Увидев меня в первый раз в коридорах «ГМ», он плотно притер меня к стене животом, устремил палец прямо в мой нос и сурово спросил:

– Отказом от скорбного перечня – жест?

– Простите? – растерялся я.

– Отказом от скорбного перечня – жест?! – уже раздраженно повторил Ворона.

Тут в голове моей прояснилось: Ворона экзаменовал меня.

– Большой широты в крохоборе, – продолжил я. Я был филолог, и уж, конечно, Бродского знал почти наизусть. – Сжимая пространство до образа мест, где я пресмыкался от боли…

Ворона подобрел и чуть отодвинулся. Теперь я мог даже дышать. Но дело было еще не кончено, палец все еще глядел в мое лицо.

– Сохрани мою речь навсегда за привкус несчастья и дыма, – начал он.

– За смолу кругового терпенья, за совестный деготь труда… – подхватил я уже без пауз. – Как вода в новгородских колодцах должна быть черна и сладима, чтобы в ней к Рождеству отразилась семью плавниками звезда…

Ворона убрал от меня палец и улыбнулся. Протянул руку.

– Ворона, – сказал он.

– Очень приятно, – сказал я, пожимая руку.

Ворона глядел на меня вполне доброжелательно. Я смутился.

– В этом гнезде дураков и придурков люди должны знать друг друга наперечет, – сказал Ворона.

Ворона лукавил насчет гнезда дураков. Он любил газету, хотя и злился на глупости, которые частенько тут печатались. Газета публиковала его стихи, платила ему деньги и вообще давала жить. Но, как понял я гораздо позже, это было делом глубоко второстепенным. Больше всего на свете он тосковал по союзникам, по людям, которые могут его понять.

Александр Ворона был болен. Неукротимый дух рвался вон из бременящего плена – отлететь к звездам, к компании равных ему богов и героев. Но неисполненные тринадцать подвигов держали его здесь до поры, приковывали прочнее земного притяжения.

Ворона был тихий воин. Он любил загнать кого-нибудь в угол и вести жаркий спор о самых странных предметах. Только полностью изничтожив оппонента, он отпускал его, и брел себе дальше. Но потом вдруг, вспомнив что-то, поднимал голову и кричал через весь коридор собеседнику какую-нибудь колкость.

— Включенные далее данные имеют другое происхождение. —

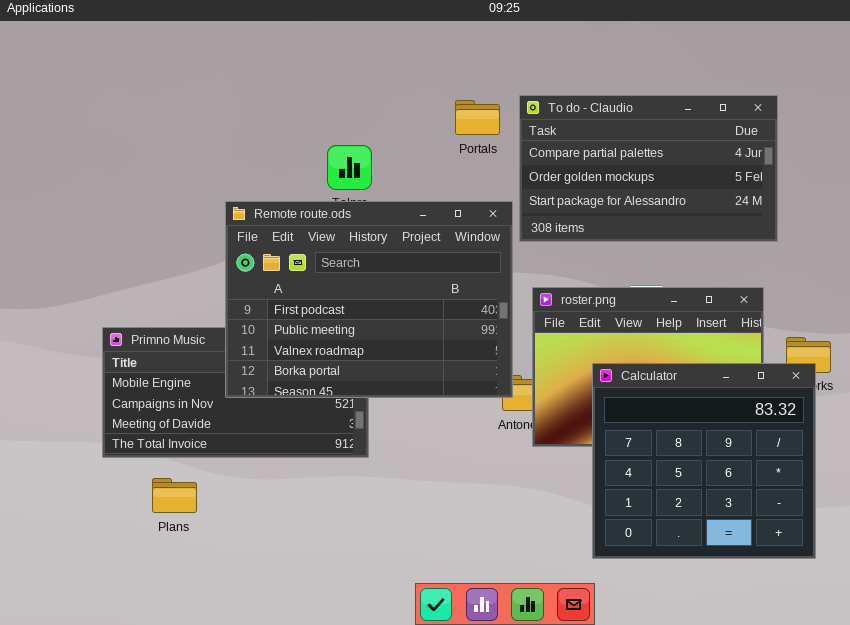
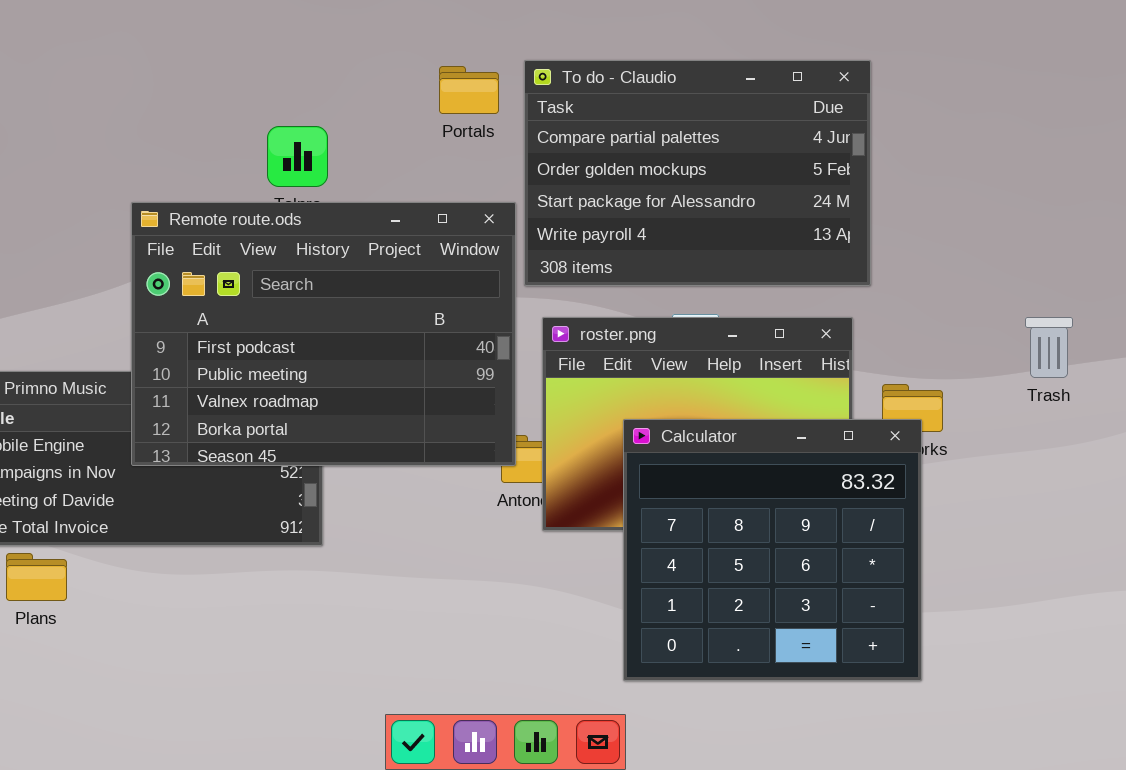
To do - Claudio: [519,95,778,242] -> [524,60,871,286], resized
Plans: [152,478,197,513] -> [6,553,67,601], moved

Вот и в этот раз, уже когда мы разошлись, он вдруг остановился и крикнул мне вслед:

– Верю сказкам наперед…

– Прежде сказки – станут былью, – легко вернул я ему стих.

Мы разошлись. Но всякий раз теперь, встречая меня в коридоре, он заговорщицки подмигивал и улыбался.

Именно Ворона написал знаменитую песню «Если у вас ничего нет, ничего вам и не обломится». Эта песня стала символом жизни в России, ее знали все – лучше, чем национальный гимн. И это понятно: в песне этой содержался весь смысл нашей жизни, и не только в последние годы, но и во все времена.

Где был его последний подвиг и как он его исполнил, никто не знает. Но однажды Ворона ушел из жизни – еще проще и незаметнее, чем вошел в нее.

После смерти Вороны основных масонов в редакции осталось всего двое: Бобыль и Прошедовский.

Прошедовский был некрупный человек с вьющимися кудрями, знавший толк в пиджаках. На лице его царило такое выражение, как будто он с трудом подыскивает бранное слово… Найдя это слово, Миша Прошедовский немедленно устремлялся к пишущей машинке.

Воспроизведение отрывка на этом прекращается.